Bei Fantasy-Begriffen gibt es in der Regel die Überschneidung, dass der Erzähler kein Muttersprachler ist. Im altägyptischen nichtn

Ich beschränke mich aber auf eine Handvoll Begriffe mit Wiedererkennungswert. Da soll der Leser sich bitte merken, was sie bedeuten.

Araluen

Ich habe da jetzt noch nicht so viele Erfahrungen gesammelt, auch wenn das Problem auch bald auf mich zukommt. Was ich aber sagen kann, ist, dass bei der deuetschen Ausgabe von Carlos Ruiz Zafons Barcelona-Reihe auf besondere Hervorhebungen der spanischen Straßen- und Ortsnamen verzichtet wurde. Irgendwann findet man sich als Leser mit den Eigennamen auch ab. Es sind Eigennamen, da muss man nicht unbedingt wissen, was sie bedeuten.
Als positiv empfinde ich da immer kleine Kartenausschnitte, der handlungstragenden Orte. Da findet man sich schnell zurecht udn kreigt eine Verbindung zud em fremdsprachigen Eigennamen ohne die Bedeutung zu kennen.

chaosqueen

Ich bin noch eine Stimme gegen die Kursivschreibung. Mir geht es da genauso, wie Malinche und auch Waldhex schreiben: Es reißt mich aus dem Lesefluss, weil eine kursive Schreibweise für mich immer eine Hervorhebung bedeutet, ich warte also darauf, was jetzt so besonders an der verdammten Straße ist. Immerhin hast Du sie kursiv gesetzt!

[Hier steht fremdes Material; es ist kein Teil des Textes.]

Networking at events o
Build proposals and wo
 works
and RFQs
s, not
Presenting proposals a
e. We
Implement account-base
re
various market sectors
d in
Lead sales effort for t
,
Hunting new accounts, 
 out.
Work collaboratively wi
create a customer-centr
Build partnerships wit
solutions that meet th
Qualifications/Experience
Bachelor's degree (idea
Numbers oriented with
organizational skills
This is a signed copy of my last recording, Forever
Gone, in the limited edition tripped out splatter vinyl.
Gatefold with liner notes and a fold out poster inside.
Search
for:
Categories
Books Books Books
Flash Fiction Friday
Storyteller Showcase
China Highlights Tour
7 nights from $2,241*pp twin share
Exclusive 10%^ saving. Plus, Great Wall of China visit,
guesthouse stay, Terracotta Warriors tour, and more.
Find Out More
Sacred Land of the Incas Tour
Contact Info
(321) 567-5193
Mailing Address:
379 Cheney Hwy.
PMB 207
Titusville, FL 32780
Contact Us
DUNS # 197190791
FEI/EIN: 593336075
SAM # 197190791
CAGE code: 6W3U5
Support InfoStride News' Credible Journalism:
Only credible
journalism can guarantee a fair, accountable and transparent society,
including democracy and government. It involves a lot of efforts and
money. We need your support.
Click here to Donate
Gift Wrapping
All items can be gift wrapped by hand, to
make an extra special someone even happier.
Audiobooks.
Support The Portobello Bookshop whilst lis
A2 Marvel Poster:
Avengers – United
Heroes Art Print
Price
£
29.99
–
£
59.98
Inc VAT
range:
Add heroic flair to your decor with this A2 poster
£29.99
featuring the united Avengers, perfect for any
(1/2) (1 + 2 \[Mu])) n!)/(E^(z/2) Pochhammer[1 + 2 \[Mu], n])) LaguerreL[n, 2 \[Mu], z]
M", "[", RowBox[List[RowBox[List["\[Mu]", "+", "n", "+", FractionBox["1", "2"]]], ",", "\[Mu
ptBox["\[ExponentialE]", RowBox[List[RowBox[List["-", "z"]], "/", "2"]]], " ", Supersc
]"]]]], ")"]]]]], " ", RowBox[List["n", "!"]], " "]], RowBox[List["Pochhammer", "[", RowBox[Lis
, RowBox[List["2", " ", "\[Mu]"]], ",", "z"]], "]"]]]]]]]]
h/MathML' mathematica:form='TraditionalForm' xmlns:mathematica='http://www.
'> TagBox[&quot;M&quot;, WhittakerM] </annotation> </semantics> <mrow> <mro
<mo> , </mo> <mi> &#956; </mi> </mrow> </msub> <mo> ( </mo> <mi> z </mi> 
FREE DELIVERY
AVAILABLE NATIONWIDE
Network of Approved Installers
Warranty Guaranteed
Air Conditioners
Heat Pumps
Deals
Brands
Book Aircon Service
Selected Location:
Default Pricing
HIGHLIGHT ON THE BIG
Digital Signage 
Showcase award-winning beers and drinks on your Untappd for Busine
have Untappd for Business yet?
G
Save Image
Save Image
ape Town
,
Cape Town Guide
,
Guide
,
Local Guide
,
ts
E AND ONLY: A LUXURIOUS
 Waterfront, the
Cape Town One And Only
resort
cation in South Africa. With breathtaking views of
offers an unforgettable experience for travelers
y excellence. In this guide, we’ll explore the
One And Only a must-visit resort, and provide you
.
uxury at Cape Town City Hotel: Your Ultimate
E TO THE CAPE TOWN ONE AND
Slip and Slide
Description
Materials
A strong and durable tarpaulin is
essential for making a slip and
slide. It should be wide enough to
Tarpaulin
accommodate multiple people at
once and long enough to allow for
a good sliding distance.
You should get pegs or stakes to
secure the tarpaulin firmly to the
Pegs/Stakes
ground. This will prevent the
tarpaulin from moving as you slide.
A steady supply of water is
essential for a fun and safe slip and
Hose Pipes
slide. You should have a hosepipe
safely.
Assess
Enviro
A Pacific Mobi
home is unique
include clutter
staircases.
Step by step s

Ich glaube, dass die allermeisten Leser damit zurechtkommen, fremdsprachige Ortsnamen unübersetzt im Text zu finden. Mich verwirrt es immer, wenn ich ein Buch lese, das zum Beispiel in Barcelona spielt, und dann haben sie die Straßennamen übersetzt. Hä? Auch, wenn ich gerade genug Spanisch kann, um calle als Straße zu identifizieren, stört mich dass auch in japanischen, englischen oder anderen Büchern aus nicht-deutschen Kulturkreisen. Als hätte der Übersetzer Angst, den Leser zu überfordern (und Bücher, die auf Deutsch geschrieben wurden aber im Ausland handeln, dürfen auch gerne die echten Ortsnamen verwenden).